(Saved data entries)

○ ○ ○ ○

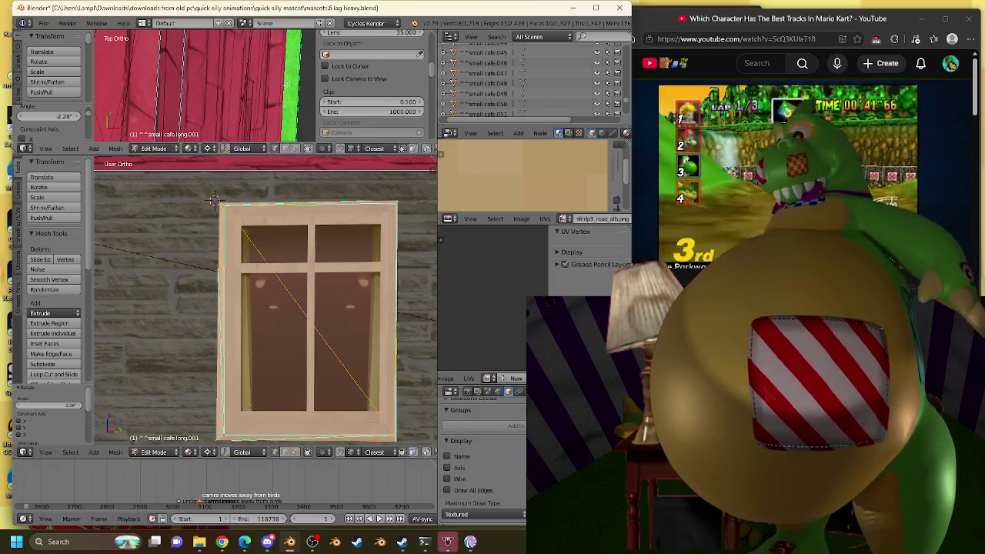
Select the whole left window frame and nudge it to a new position.
scroll(248, 272, down, 5)
scroll(248, 271, up, 1)
scroll(249, 272, up, 4)
mouse_move(317, 271)
shift+middle_down()
mouse_move(248, 272)
mouse_move(374, 282)
mouse_move(264, 265)
mouse_move(330, 253)
shift+middle_up()
scroll(333, 283, down, 4)
scroll(334, 282, down, 3)
scroll(310, 274, up, 5)
scroll(310, 273, up, 3)
scroll(268, 264, up, 2)
mouse_move(268, 264)
shift+middle_down()
mouse_move(371, 249)
mouse_move(203, 200)
shift+middle_up()
scroll(371, 248, down, 3)
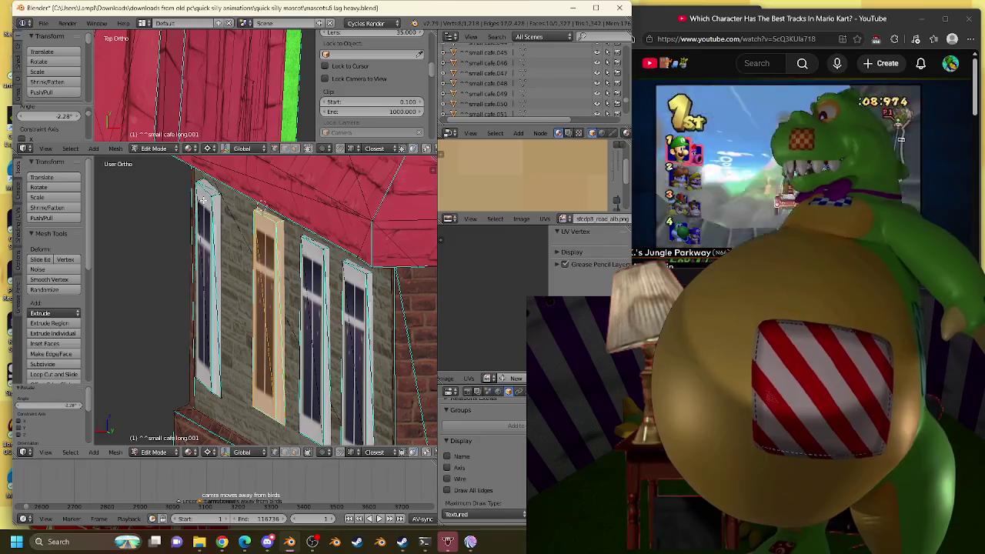
key(a)
key(l)
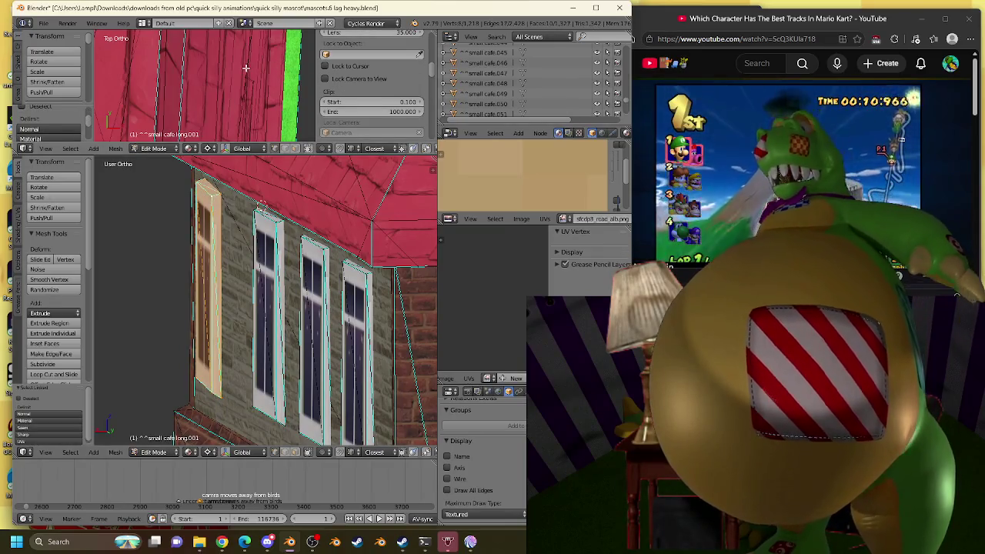
key(g)
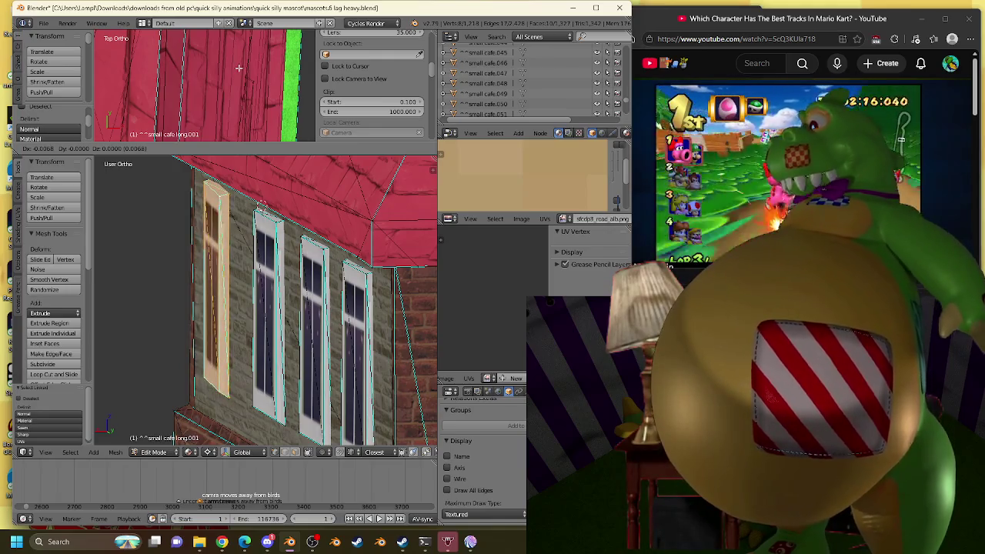
click(238, 67)
Snap the 3D cursor to the window frame's corner and reselect the whole window.
key(KP_Decimal)
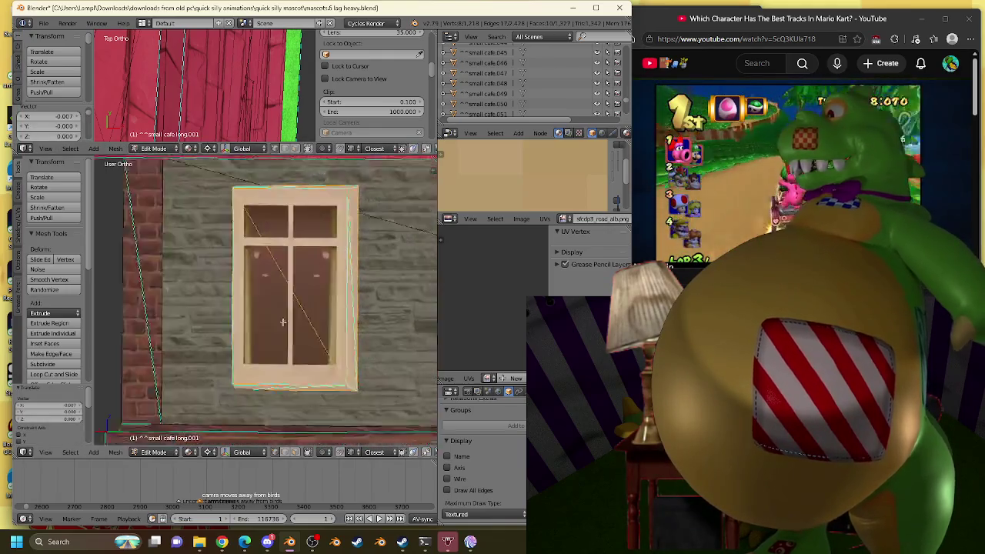
middle_drag(282, 321, 164, 398)
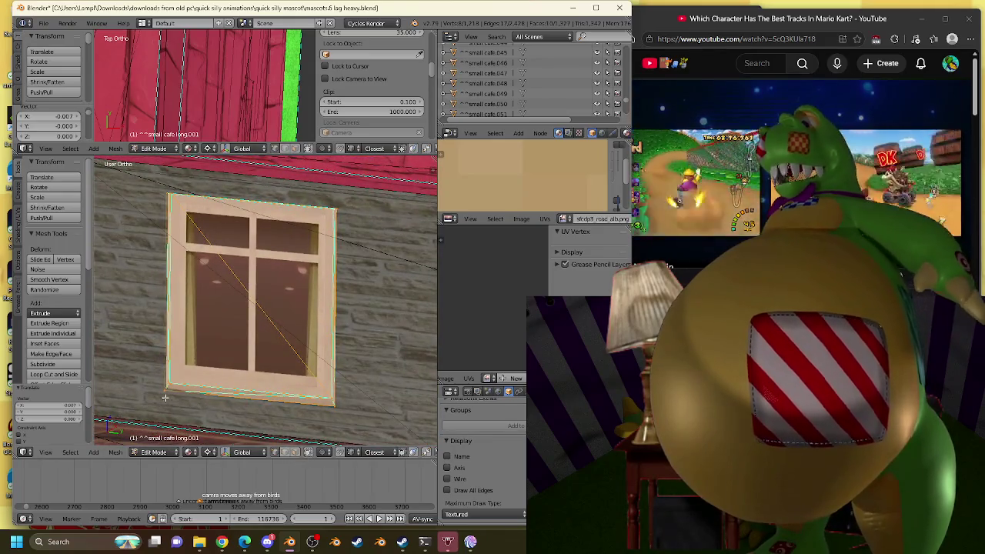
right_click(164, 397)
key(shift+s)
click(285, 327)
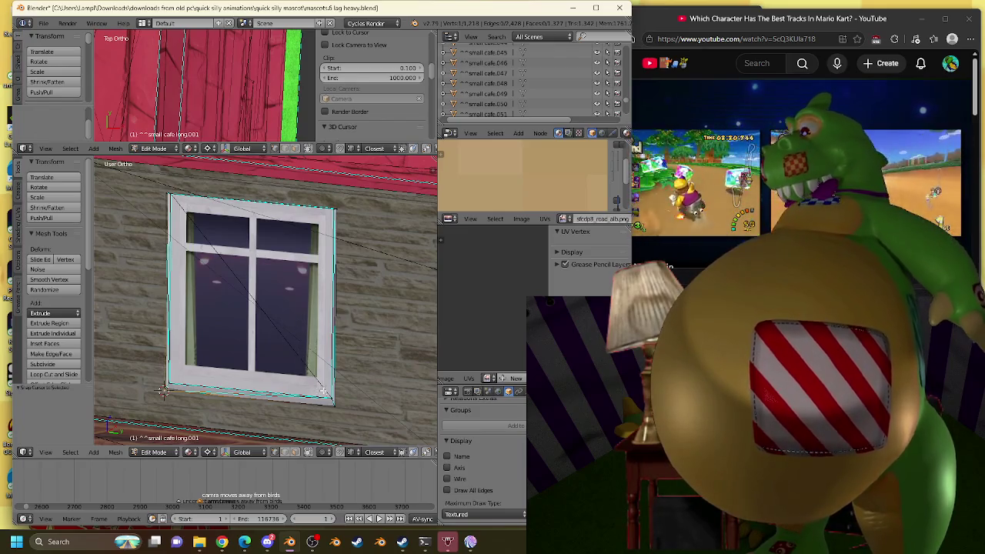
key(l)
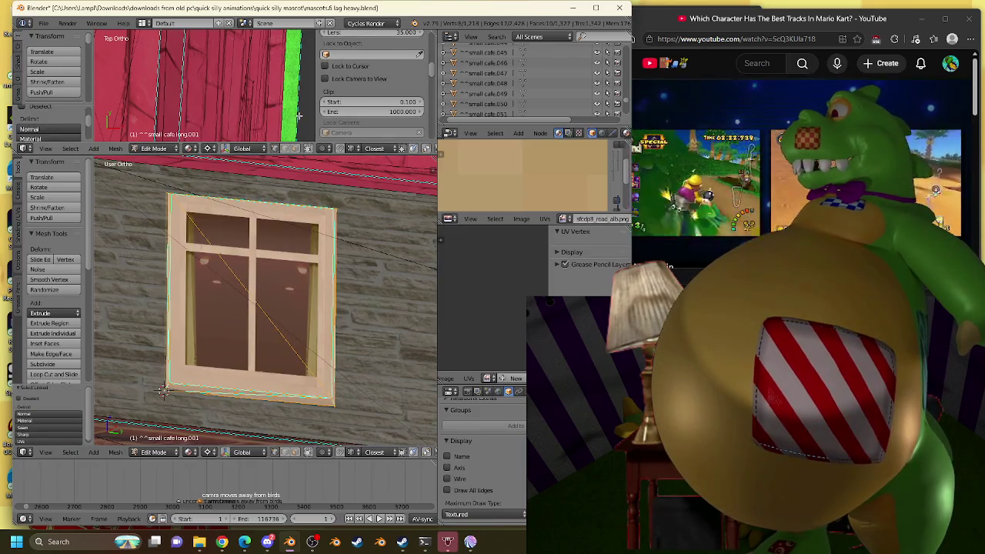
Rotate the window to align with the wall and return to Object Mode.
middle_drag(299, 177, 227, 286)
middle_drag(299, 288, 339, 277)
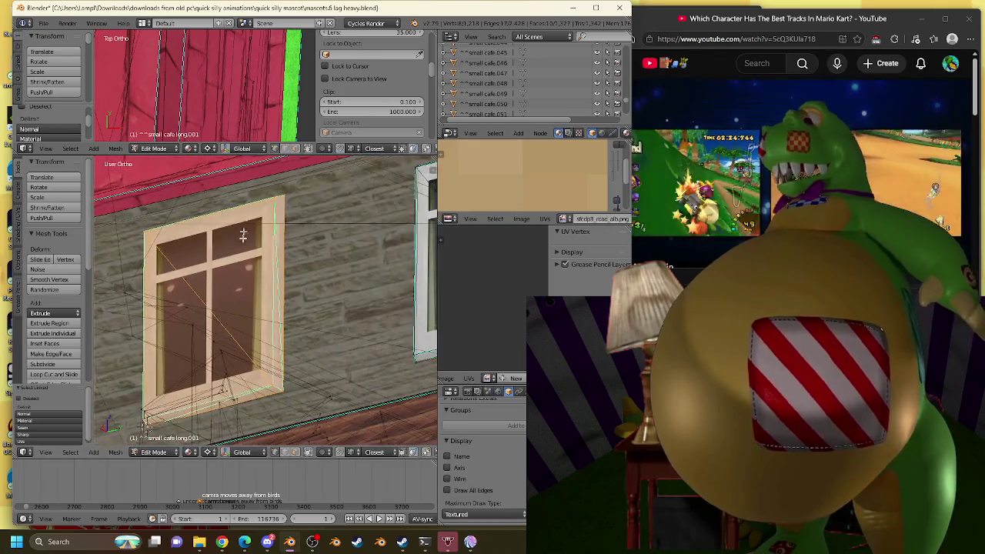
key(r)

○ ○ ○ ○

The entries above, without their pictures, should be written out exactly.

Select the whole left window frame and nudge it to a new position.
scroll(248, 272, down, 5)
scroll(248, 271, up, 1)
scroll(249, 272, up, 4)
mouse_move(317, 271)
shift+middle_down()
mouse_move(248, 272)
mouse_move(374, 282)
mouse_move(264, 265)
mouse_move(330, 253)
shift+middle_up()
scroll(333, 283, down, 4)
scroll(334, 282, down, 3)
scroll(310, 274, up, 5)
scroll(310, 273, up, 3)
scroll(268, 264, up, 2)
mouse_move(268, 264)
shift+middle_down()
mouse_move(371, 249)
mouse_move(203, 200)
shift+middle_up()
scroll(371, 248, down, 3)
key(a)
key(l)
key(g)
click(238, 67)
Snap the 3D cursor to the window frame's corner and reselect the whole window.
key(KP_Decimal)
middle_drag(282, 321, 164, 398)
right_click(164, 397)
key(shift+s)
click(285, 327)
key(l)
Rotate the window to align with the wall and return to Object Mode.
middle_drag(299, 177, 227, 286)
middle_drag(299, 288, 339, 277)
key(r)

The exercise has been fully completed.